Creating a Village

By Jenni Pertuset, parent consultant, API Leader in Seattle, Washington USA, http://apiseattle.org

The life of a parent can feel very isolated. Warm relationships with caring adults can sustain us when we’re struggling and help our children feel at ease when they’re away from home. So, how do we build the village we need to raise our children?

What is a Village?

My working definition of a “village” is that it is a connected community of caring adults who support us in nurturing our relationships with our children. A village isn’t just a set of friends. It is those friends, neighbors, extended family members, and acquaintances who, whether it’s intentional or even knowing, help deliver us as a parents to our children. We are of course not just recipients of support, but full participants, offering our caring and support to others.

Principles

Building a village requires effort and persistence. It is rare to stumble into a ready-made community where you are and feel immediately welcome. Even in inclusive and inviting organizations, it takes reaching out, showing up frequently, extending invitations repeatedly, and having patience.

It also requires vulnerability. This is apparent in the effort itself — extending ourselves and making invitations that may not be accepted can be challenging. And the challenge doesn’t end once we’ve established relationships, either. Opening our homes and our lives to other people also opens our heart to hurts, but we can hardly find genuine relationships without that willingness.

Building a strong village also requires accepting differences. While we’re all looking for people who share our values or who are otherwise like us, true community allows for diversity, where our connection is deeper than our similarities. (Although there is of course a point at which we will not sacrifice our values for the sake of connection.)

Village-Building Tools

A village is built one relationship at a time. Three major attachment rituals described by author and renowned developmental psychologist Dr. Gordon Neufeld are instrumental in establishing and maintaining all relationships. These are:

  1. Collecting — a greeting ritual that extends throughout our interactions, not just the opening, in which we establish a meaningful contact by getting in another person’s space in a friendly way, meeting their eyes, and engaging their smile.
  2. Bridging — the goodbye ritual that is meaningful beyond the moment when we physically part. It sustains us through felt separations even when we’re together, including feeling that we’re unimportant or unseen or different from those with whom we’re in relationship. By bridging, we focus not on the separation but on the return and the ongoing relationship.
  3. Matchmaking — the introduction ritual. Here too, it is an ongoing interaction, and doesn’t end after the first encounter. The intention of matchmaking is to foster a working relationship through an existing attachment. We help endear two people to each other, making it easy for them to like each other.

Being aware of these tools and our use of them can improve our relationships and expand our villages. For example, matchmaking a student and her teacher can bring another caring adult alongside a child to support her to thrive in the classroom and beyond.

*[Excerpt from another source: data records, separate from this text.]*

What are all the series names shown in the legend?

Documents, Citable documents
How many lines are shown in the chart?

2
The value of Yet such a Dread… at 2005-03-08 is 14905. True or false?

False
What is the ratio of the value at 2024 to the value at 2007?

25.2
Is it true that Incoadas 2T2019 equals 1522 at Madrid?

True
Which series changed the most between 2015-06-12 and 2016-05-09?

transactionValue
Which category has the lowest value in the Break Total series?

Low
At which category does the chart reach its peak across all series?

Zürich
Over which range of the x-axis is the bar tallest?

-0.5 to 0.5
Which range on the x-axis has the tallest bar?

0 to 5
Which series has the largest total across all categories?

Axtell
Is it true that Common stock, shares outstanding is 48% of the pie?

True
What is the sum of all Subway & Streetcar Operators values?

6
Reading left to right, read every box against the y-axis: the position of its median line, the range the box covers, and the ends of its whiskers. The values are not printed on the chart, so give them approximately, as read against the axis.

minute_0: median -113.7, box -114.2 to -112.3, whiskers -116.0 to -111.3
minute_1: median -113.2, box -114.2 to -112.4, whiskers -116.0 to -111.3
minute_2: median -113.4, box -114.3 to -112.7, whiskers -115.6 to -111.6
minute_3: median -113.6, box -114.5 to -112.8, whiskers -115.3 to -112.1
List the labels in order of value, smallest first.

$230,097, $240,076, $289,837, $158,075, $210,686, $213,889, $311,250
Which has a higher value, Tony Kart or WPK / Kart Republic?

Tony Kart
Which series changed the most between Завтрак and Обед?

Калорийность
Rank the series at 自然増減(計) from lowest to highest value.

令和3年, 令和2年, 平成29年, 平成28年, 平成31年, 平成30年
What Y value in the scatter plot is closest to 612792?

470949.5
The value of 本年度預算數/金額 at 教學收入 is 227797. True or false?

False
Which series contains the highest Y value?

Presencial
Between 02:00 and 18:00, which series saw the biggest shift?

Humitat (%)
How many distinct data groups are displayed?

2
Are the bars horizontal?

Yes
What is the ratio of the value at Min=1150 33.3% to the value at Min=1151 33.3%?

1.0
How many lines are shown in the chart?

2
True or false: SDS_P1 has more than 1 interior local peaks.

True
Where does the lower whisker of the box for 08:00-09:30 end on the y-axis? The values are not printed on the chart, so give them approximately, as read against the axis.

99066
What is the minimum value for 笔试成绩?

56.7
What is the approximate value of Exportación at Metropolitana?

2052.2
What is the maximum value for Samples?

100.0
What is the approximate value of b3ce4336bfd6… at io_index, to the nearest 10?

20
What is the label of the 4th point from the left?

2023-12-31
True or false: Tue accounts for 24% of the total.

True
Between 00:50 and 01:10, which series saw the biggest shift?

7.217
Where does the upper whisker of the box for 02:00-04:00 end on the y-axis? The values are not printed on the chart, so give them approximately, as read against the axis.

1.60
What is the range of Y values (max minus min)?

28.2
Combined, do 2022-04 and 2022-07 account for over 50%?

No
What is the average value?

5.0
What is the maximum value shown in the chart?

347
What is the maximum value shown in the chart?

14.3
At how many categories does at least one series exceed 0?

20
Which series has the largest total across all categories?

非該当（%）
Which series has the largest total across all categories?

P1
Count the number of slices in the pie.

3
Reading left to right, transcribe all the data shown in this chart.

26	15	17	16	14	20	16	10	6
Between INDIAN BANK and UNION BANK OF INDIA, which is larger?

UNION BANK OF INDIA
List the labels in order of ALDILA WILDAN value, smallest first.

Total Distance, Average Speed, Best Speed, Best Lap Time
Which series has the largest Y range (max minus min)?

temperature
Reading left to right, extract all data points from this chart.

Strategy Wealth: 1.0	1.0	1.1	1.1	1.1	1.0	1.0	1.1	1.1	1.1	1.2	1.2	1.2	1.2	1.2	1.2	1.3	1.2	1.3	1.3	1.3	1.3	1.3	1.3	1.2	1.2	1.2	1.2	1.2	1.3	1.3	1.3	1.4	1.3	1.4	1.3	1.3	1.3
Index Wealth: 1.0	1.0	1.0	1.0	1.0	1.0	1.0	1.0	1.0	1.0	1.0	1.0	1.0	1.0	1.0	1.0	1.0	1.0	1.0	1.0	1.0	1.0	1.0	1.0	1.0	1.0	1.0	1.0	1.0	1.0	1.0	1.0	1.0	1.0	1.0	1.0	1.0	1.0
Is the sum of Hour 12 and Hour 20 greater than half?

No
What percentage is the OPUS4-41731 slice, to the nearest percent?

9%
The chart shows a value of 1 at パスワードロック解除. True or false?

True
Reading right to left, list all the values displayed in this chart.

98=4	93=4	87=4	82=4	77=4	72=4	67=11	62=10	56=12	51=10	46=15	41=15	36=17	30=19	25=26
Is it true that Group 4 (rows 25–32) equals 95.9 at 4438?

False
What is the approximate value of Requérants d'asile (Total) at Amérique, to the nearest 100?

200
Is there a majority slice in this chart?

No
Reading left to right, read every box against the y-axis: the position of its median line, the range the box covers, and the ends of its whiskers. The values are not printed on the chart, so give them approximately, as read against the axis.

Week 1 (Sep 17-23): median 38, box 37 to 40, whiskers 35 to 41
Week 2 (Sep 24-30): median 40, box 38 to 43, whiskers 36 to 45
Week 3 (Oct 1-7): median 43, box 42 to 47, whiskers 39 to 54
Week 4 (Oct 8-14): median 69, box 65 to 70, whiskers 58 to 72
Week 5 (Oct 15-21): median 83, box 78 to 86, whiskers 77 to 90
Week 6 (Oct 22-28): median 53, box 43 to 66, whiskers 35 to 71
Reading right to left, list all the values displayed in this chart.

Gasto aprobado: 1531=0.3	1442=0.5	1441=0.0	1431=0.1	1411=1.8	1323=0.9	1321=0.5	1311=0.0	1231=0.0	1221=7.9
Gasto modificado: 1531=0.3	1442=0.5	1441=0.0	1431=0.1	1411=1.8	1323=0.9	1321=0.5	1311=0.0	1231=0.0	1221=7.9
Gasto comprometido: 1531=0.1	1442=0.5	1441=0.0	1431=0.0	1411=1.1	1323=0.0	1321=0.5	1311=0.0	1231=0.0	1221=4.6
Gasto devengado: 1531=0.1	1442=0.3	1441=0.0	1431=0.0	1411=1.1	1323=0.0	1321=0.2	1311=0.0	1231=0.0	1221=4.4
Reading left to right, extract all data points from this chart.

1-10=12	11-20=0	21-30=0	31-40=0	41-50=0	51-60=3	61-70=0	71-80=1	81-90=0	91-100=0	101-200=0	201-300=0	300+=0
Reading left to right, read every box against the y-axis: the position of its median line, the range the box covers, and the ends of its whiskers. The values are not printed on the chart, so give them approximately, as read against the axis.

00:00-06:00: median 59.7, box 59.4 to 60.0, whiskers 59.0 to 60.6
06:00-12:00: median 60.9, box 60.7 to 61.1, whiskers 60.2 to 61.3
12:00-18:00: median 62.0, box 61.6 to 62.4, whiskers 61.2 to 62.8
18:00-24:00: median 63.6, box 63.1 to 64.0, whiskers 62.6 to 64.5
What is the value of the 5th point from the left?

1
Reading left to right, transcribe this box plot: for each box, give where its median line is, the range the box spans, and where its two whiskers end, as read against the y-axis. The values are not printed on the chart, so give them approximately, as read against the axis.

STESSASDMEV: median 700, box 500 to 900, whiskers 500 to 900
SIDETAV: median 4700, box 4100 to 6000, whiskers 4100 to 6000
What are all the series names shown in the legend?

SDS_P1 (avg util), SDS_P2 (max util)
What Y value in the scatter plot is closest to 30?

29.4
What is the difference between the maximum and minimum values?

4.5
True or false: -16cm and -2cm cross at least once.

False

Following are suggestions for building a village, offered as inspiration, not prescription; the best actions will always be those guided by your own objectives and your own consideration of how to meet them:

  • Pick a recurring event in an established parenting community and attend regularly.
  • Include caring adults from outside your nuclear family in rituals, traditions, and celebrations such as holidays, birthdays, or regular meals.
  • Create or participate in events that allow long stretches of relaxed time together, such as camping trips.
  • Play outside your house, increasing your opportunities for encountering neighbors.
  • Take dog walks, even if you don’t have a dog. Take treats for your kids to give the dogs (check with the owner first) to meet the dogs and owners in your neighborhood.
  • Participate in or start a neighborhood online discussion list and use it to create opportunities for meeting in person.
  • Frequent your neighborhood farmers market.
  • Attend or organize your neighborhood’s annual Night Out Against Crime.
  • Open your house, or just your yard, to your neighbors. Some families host Flamingo Fridays, a weekly gathering of neighbors signaled by plastic flamingo on the lawn. A few willing families could circulate host duties.
  • Ask for help. People respond when families are in need. This is especially apparent in a crisis, but also true for less urgent needs.Although we may be reluctant to ask for fear of burdening others, we sometimes forget that it feels good to be able to give support.
  • Offer help when you recognize a need.

Recommended Reading

Hold on to Your Kids by Gordon Neufeld

All Kids Are Our Kids by Peter Benson

Stopping at Every Lemonade Stand by James Vollbracht

Connect 5 by Kathleen Kimball-Baker

3 thoughts on “Creating a Village”

  1. Young people often look to the famous and successful for their role models. This can be inspiring, but also disheartening and seem unattainable. Young people are hungry for contact with people whom they admire, who excite and inspire them. These qualities can be found in their real relationships with the ordinary women and men who surround them.

    Life with children can easily circulate around their timetable and their socialising but a child’s life that includes meaningful relationships with other adults is a rich one.

    It takes a village to raise a child.

    I love your practical guide on how to go about creating that village.